══ AVAILABLE DATA

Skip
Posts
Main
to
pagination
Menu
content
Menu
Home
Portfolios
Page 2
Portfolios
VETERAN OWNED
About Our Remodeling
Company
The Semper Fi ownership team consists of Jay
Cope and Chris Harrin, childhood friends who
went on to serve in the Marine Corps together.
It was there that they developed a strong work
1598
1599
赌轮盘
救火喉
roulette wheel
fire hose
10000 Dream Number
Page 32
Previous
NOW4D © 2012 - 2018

════

**INSTRUCTIONS TO FOLLOW:** Copy the text of these rows again, replacing each "Portfolios" with "Projects" and leaving everything else unchanged.

**ANSWER FOR THIS EXERCISE:**
Skip
Posts
Main
to
pagination
Menu
content
Menu
Home
Projects
Page 2
Projects
VETERAN OWNED
About Our Remodeling
Company
The Semper Fi ownership team consists of Jay
Cope and Chris Harrin, childhood friends who
went on to serve in the Marine Corps together.
It was there that they developed a strong work
1598
1599
赌轮盘
救火喉
roulette wheel
fire hose
10000 Dream Number
Page 32
Previous
NOW4D © 2012 - 2018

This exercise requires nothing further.